LANSING, Mich. (AP) — Michigan’s short-term budget outlook became even rosier Friday, when economists revised projected tax revenues upward by a combined $5 billion over two years.
The new estimates will be used by Democratic Gov. Gretchen Whitmer and the Republican-led Legislature to finalize the next state spending plan. Both sides want to cut taxes but differ over how to do it.
Revenues in the school aid and general funds for the current fiscal year are $3 billion higher than the $28.5 billion forecast in January. For the 2022-23 budget year, they are up $2 billion from the $29.1 billion estimate four months ago.
The increases to what had already been rosy projections were attributed to record sales and income tax collections.
State Treasurer Rachael Eubanks said “there is a lot to be optimistic about” but cautioned about several issues “beyond our control on the horizon”: high inflation, geopolitical uncertainty over the Russia-Ukraine war, COVID-19, recession fears and supply-chain issues.
“We must be deliberative when choosing the best way to use our extra revenue because we just don’t know what the future may bring,” she told reporters.
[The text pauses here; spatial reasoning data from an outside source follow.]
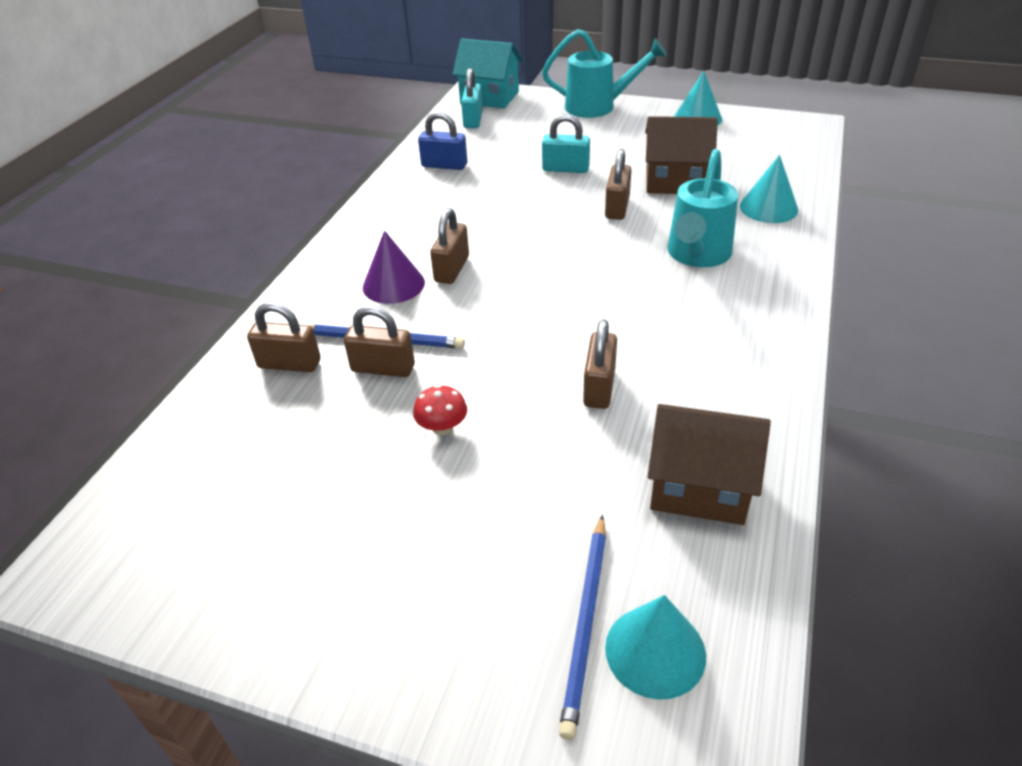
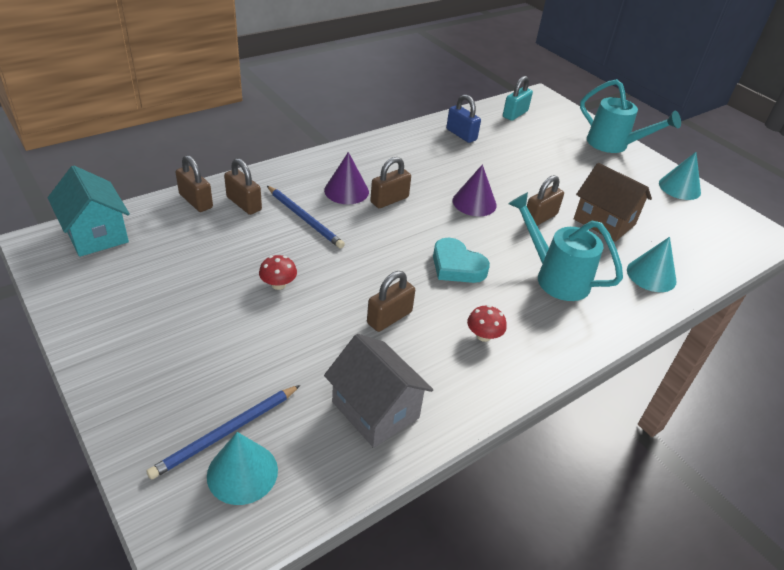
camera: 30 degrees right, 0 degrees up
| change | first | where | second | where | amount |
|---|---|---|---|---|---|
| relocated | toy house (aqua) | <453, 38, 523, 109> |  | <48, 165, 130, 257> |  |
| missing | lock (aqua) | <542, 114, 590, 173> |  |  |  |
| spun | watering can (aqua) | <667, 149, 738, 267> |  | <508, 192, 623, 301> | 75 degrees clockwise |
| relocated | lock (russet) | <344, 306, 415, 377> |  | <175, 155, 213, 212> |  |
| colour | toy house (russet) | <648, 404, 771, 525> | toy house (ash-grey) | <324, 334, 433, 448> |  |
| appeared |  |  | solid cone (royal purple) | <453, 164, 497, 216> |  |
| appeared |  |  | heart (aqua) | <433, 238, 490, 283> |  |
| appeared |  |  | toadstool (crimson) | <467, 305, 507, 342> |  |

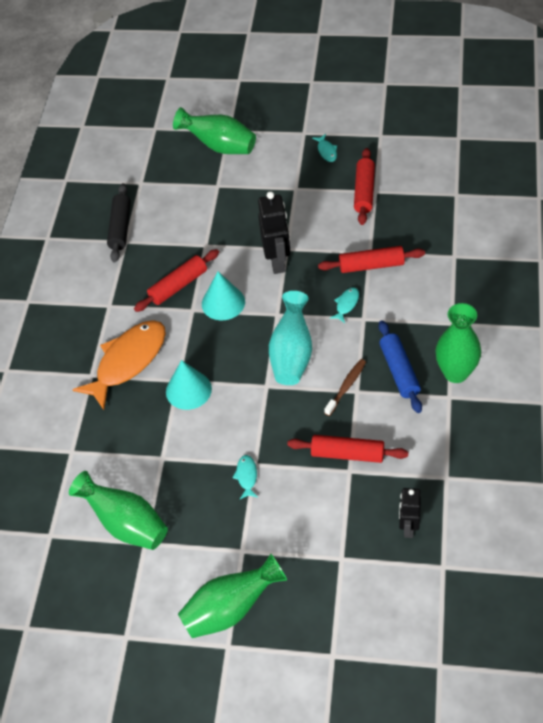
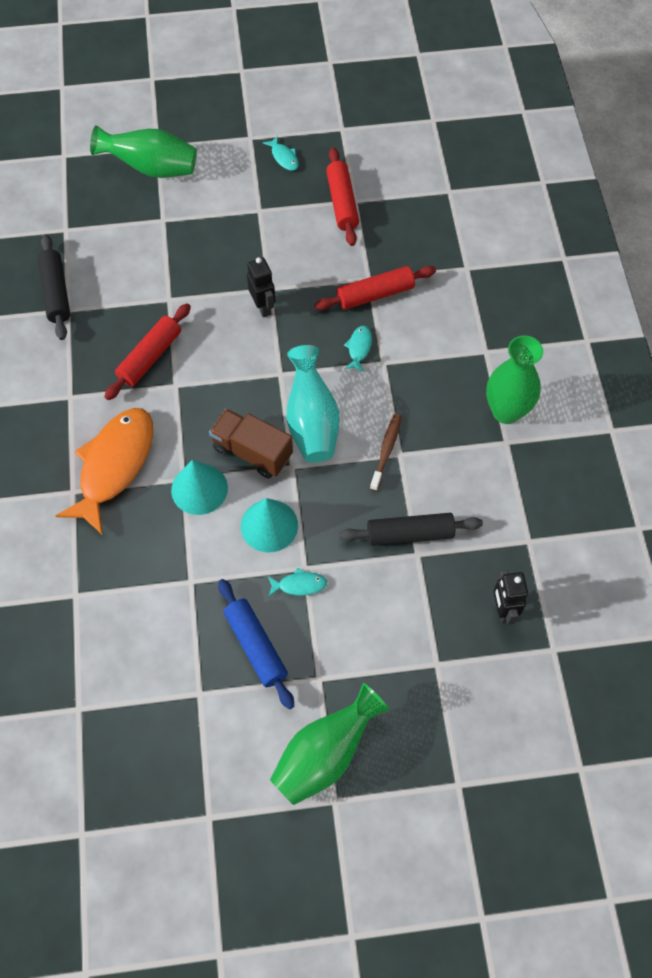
camera: 20 degrees left, 10 degrees up
| change | first | where | second | where | amount |
|---|---|---|---|---|---|
| size | toy robot (black) | <258, 191, 291, 274> |  | <247, 257, 275, 318> | x0.65 |
| relocated | solid cone (aqua) | <202, 272, 245, 321> |  | <241, 498, 298, 553> |  |
| relocated | dough roller (blue) | <379, 320, 422, 413> |  | <218, 579, 294, 709> |  |
| colour | dough roller (crimson) | <287, 435, 408, 463> | dough roller (black) | <339, 513, 483, 546> |  |
| spun | toy fish (aqua) | <233, 455, 258, 499> |  | <268, 568, 327, 597> | 105 degrees clockwise |
| missing | flower vase (emerald) | <69, 471, 168, 550> |  |  |  |
| appeared |  |  | toy truck (russet) | <209, 409, 293, 479> |  |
Economists projected inflation, which has spiked to highs not seen in 40 years, to remain elevated through 2022 before tapering off until 2024.
Senate Appropriations Committee Chair Jim Stamas, a Midland Republican, said the rosy budget picture “is not reflective of the reality facing many Michigan families” who are paying more for gas, food and energy.
“As we work with the House and governor on a responsible and efficient fiscal year 2023 state budget, the Senate will continue to fight to return much of this substantial revenue surplus to the hardworking people of our state,” he said in a statement.
Michigan has recovered most of the jobs that were lost when the pandemic hit more than two years ago. Unemployment continues to decline. But the labor force participation rate remains lower and has been slow to increase.
New vehicle sales, a key for the auto-centric state, are projected to gradually rise to 17 million in 2024, which would match the year before the pandemic began. The Detroit Three’s share of sales, however, is estimated to continue falling to 37.6% in 2024 — down from 43.6% in 2015.